Poranek celebrates the enduring relevance of myths through the novel’s genre, the folktales’ significance to the protagonist, and the story’s overall meaning. Many of the characters who populate this fairy tale retelling are mythical figures drawn from Slavic folklore, including Eliasz the Leszy, Maksio the rusałka, and Jaga the skrzat. In addition, folktales help the human characters live with their environment, which includes the supernatural. For example, hearth-spirits like Jaga are helpful and “friendly to the humans who shelter them” if they are treated with respect and given “offerings of bread and salt” (3). Similarly, folktales instruct the villagers to leave “a tithe: meat or bread or coin” for the Leszy and to stay on the path to navigate the forest safely (7). Folktales give the people of Liska’s village rules to live by and help them make sense of their often-dangerous world.

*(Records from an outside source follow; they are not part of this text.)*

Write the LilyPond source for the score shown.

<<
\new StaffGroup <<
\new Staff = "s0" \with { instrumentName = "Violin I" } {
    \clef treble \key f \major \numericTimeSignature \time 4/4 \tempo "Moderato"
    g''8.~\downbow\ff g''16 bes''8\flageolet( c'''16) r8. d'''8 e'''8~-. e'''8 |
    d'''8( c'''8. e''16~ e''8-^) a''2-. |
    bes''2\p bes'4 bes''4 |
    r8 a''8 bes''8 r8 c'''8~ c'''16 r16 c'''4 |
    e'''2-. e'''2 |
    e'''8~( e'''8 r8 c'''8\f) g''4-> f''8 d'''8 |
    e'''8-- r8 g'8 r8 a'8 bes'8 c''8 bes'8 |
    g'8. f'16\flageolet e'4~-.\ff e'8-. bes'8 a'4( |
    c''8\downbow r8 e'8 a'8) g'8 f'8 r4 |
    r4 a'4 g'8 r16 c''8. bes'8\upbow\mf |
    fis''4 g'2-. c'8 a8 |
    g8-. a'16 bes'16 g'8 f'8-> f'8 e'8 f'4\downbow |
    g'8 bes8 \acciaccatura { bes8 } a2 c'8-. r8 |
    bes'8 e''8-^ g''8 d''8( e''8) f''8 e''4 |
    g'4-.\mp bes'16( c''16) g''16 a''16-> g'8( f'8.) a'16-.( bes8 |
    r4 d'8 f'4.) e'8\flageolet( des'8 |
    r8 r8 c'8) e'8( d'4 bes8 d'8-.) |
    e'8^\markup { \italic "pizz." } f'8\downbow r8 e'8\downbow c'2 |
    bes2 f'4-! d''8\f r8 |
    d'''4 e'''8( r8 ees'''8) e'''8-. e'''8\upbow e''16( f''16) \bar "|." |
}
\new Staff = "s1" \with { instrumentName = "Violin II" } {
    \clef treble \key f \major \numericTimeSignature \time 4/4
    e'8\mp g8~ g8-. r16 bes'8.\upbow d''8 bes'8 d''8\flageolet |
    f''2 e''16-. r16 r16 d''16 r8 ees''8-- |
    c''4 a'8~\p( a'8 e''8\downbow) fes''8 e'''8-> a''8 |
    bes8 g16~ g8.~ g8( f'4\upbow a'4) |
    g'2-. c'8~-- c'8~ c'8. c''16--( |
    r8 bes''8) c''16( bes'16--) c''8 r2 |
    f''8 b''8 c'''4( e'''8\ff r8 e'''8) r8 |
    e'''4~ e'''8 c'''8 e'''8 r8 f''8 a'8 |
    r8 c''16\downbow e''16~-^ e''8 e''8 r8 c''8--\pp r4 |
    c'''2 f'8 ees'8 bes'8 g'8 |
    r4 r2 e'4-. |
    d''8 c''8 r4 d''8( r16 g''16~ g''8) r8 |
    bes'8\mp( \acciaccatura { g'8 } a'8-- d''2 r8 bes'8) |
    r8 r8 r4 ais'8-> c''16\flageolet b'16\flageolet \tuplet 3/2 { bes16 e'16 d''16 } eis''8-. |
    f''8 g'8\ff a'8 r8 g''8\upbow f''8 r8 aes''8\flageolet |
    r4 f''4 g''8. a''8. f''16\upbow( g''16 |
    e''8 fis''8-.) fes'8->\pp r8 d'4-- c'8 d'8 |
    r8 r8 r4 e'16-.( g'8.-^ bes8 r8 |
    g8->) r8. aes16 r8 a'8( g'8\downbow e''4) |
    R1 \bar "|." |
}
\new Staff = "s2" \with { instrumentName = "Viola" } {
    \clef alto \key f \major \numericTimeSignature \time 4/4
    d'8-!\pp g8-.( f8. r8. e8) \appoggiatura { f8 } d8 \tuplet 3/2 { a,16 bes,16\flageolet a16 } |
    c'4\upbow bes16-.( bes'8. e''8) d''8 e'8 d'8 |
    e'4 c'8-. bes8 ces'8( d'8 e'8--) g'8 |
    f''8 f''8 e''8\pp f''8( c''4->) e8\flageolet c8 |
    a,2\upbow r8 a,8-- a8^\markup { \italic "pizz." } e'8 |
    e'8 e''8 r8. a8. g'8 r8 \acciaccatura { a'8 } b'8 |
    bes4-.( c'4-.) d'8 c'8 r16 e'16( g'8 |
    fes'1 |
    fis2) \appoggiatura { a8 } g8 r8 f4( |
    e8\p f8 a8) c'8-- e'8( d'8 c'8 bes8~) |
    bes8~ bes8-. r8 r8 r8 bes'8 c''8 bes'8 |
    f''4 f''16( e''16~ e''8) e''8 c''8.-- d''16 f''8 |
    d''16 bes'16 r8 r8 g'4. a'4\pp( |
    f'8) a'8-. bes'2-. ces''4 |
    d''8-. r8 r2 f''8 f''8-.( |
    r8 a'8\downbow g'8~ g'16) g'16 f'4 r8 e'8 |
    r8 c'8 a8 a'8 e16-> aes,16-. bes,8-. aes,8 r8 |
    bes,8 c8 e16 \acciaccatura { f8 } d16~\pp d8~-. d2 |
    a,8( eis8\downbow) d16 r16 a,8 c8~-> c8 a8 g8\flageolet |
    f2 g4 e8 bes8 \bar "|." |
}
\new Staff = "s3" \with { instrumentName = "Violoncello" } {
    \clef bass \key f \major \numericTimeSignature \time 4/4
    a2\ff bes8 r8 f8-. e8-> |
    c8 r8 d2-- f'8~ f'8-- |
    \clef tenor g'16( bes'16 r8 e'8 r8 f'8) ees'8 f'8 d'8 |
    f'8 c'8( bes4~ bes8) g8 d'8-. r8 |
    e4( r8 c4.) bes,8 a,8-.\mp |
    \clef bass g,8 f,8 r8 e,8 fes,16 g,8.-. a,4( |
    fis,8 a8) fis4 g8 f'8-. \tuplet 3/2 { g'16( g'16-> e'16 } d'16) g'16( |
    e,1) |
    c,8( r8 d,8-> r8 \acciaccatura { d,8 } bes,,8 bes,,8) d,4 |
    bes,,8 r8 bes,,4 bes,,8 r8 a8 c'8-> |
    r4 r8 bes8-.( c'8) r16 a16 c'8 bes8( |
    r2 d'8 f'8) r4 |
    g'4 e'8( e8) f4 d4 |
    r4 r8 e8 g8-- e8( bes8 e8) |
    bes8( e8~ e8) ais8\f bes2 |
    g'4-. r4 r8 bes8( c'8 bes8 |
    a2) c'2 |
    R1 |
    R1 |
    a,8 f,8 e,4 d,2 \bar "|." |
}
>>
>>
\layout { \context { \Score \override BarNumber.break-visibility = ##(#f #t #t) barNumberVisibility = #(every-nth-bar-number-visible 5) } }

Myths carry particular importance to the novel’s protagonist. Liska’s extensive knowledge of folklore comes from her father, and many of her happy childhood memories involve listening to these tales and acting them out with her cousin. In Chapter 6, she muses, “If only we could go back to that time [...] when we were young and full of stories” (51). Even after her father’s death and her estrangement from Marysieńka, stories bring Liska comfort because they connect her to joyful memories. When the novel begins, the protagonist is in a state of utter desperation. Tales of the fern flower set the plot into motion by giving her hope of redemption and a path forward. The hope and comfort that folktales offer Liska attest to humanity’s enduring need for stories.
Folktales and myths also contribute to the novel’s overall message of healing and acceptance. The spread of Christianity in Orlica leads to prejudice against individuals with magic, and Liska has no frame of reference for her powers beyond the suspicion and trauma of her religious upbringing in Stodoła. Eliasz is centuries old, and his stories reveal that people like him and Liska were not always persecuted: “But before you called us witches, we had another name: czarownik. Our gifts were revered, not reviled” (35). Eliasz and Kazimiera’s tales help Liska unlearn the religious dogma that dismisses pagan myths as mere superstition and labeled magic as evil. At the end of the novel, Liska uses oral storytelling about czarownik and the Driada’s warden to find and shelter others who, like her, were taught to fear their magic. By reclaiming myths and folktales from the past, Liska works toward a brighter, more inclusive future.